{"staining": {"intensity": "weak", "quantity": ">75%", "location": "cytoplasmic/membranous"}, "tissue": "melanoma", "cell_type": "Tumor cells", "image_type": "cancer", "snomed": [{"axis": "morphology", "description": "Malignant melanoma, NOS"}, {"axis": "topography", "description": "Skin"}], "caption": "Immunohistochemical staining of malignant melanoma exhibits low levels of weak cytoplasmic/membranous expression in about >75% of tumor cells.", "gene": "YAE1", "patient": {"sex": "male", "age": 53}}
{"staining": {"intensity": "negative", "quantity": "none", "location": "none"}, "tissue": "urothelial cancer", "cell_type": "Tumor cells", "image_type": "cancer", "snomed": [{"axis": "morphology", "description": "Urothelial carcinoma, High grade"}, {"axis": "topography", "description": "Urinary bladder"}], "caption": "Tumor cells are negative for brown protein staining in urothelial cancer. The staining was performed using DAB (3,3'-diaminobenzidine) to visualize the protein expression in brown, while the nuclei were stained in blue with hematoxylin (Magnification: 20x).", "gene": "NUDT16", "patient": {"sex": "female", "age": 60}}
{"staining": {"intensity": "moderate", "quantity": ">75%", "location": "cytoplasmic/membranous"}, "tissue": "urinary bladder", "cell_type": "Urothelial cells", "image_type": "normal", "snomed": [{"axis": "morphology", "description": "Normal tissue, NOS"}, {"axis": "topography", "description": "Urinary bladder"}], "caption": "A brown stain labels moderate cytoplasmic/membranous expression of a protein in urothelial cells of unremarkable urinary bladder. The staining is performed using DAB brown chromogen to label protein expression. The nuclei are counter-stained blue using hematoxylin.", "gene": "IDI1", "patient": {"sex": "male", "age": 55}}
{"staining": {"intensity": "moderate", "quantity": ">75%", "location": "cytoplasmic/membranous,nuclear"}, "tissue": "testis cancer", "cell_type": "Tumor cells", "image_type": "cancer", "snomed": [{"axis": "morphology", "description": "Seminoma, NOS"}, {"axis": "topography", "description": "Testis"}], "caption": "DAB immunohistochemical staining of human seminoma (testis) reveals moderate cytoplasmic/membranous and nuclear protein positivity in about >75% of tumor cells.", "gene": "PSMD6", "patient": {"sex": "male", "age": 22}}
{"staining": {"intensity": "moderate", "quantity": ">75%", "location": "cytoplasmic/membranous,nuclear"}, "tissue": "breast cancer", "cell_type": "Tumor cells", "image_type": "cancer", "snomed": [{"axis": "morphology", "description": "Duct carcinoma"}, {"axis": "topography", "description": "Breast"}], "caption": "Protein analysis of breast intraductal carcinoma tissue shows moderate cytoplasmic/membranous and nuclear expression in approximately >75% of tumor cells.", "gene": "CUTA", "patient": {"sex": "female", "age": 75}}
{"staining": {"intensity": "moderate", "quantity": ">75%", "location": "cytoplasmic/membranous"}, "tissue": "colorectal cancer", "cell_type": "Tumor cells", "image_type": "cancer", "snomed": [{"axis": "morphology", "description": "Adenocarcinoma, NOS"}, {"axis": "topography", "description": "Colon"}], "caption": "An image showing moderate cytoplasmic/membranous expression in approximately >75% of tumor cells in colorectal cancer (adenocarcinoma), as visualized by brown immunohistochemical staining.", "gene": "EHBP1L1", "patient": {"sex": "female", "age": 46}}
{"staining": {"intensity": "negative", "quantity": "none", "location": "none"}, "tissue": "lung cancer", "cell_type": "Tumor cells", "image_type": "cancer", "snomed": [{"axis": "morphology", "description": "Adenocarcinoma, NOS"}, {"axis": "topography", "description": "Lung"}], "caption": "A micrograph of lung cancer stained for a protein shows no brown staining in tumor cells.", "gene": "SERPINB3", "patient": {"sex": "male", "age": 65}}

| Task prompt |
Would you print each line of the listing again, unaltered?

| Exercise solution |
{"staining": {"intensity": "weak", "quantity": ">75%", "location": "cytoplasmic/membranous"}, "tissue": "melanoma", "cell_type": "Tumor cells", "image_type": "cancer", "snomed": [{"axis": "morphology", "description": "Malignant melanoma, NOS"}, {"axis": "topography", "description": "Skin"}], "caption": "Immunohistochemical staining of malignant melanoma exhibits low levels of weak cytoplasmic/membranous expression in about >75% of tumor cells.", "gene": "YAE1", "patient": {"sex": "male", "age": 53}}
{"staining": {"intensity": "negative", "quantity": "none", "location": "none"}, "tissue": "urothelial cancer", "cell_type": "Tumor cells", "image_type": "cancer", "snomed": [{"axis": "morphology", "description": "Urothelial carcinoma, High grade"}, {"axis": "topography", "description": "Urinary bladder"}], "caption": "Tumor cells are negative for brown protein staining in urothelial cancer. The staining was performed using DAB (3,3'-diaminobenzidine) to visualize the protein expression in brown, while the nuclei were stained in blue with hematoxylin (Magnification: 20x).", "gene": "NUDT16", "patient": {"sex": "female", "age": 60}}
{"staining": {"intensity": "moderate", "quantity": ">75%", "location": "cytoplasmic/membranous"}, "tissue": "urinary bladder", "cell_type": "Urothelial cells", "image_type": "normal", "snomed": [{"axis": "morphology", "description": "Normal tissue, NOS"}, {"axis": "topography", "description": "Urinary bladder"}], "caption": "A brown stain labels moderate cytoplasmic/membranous expression of a protein in urothelial cells of unremarkable urinary bladder. The staining is performed using DAB brown chromogen to label protein expression. The nuclei are counter-stained blue using hematoxylin.", "gene": "IDI1", "patient": {"sex": "male", "age": 55}}
{"staining": {"intensity": "moderate", "quantity": ">75%", "location": "cytoplasmic/membranous,nuclear"}, "tissue": "testis cancer", "cell_type": "Tumor cells", "image_type": "cancer", "snomed": [{"axis": "morphology", "description": "Seminoma, NOS"}, {"axis": "topography", "description": "Testis"}], "caption": "DAB immunohistochemical staining of human seminoma (testis) reveals moderate cytoplasmic/membranous and nuclear protein positivity in about >75% of tumor cells.", "gene": "PSMD6", "patient": {"sex": "male", "age": 22}}
{"staining": {"intensity": "moderate", "quantity": ">75%", "location": "cytoplasmic/membranous,nuclear"}, "tissue": "breast cancer", "cell_type": "Tumor cells", "image_type": "cancer", "snomed": [{"axis": "morphology", "description": "Duct carcinoma"}, {"axis": "topography", "description": "Breast"}], "caption": "Protein analysis of breast intraductal carcinoma tissue shows moderate cytoplasmic/membranous and nuclear expression in approximately >75% of tumor cells.", "gene": "CUTA", "patient": {"sex": "female", "age": 75}}
{"staining": {"intensity": "moderate", "quantity": ">75%", "location": "cytoplasmic/membranous"}, "tissue": "colorectal cancer", "cell_type": "Tumor cells", "image_type": "cancer", "snomed": [{"axis": "morphology", "description": "Adenocarcinoma, NOS"}, {"axis": "topography", "description": "Colon"}], "caption": "An image showing moderate cytoplasmic/membranous expression in approximately >75% of tumor cells in colorectal cancer (adenocarcinoma), as visualized by brown immunohistochemical staining.", "gene": "EHBP1L1", "patient": {"sex": "female", "age": 46}}
{"staining": {"intensity": "negative", "quantity": "none", "location": "none"}, "tissue": "lung cancer", "cell_type": "Tumor cells", "image_type": "cancer", "snomed": [{"axis": "morphology", "description": "Adenocarcinoma, NOS"}, {"axis": "topography", "description": "Lung"}], "caption": "A micrograph of lung cancer stained for a protein shows no brown staining in tumor cells.", "gene": "SERPINB3", "patient": {"sex": "male", "age": 65}}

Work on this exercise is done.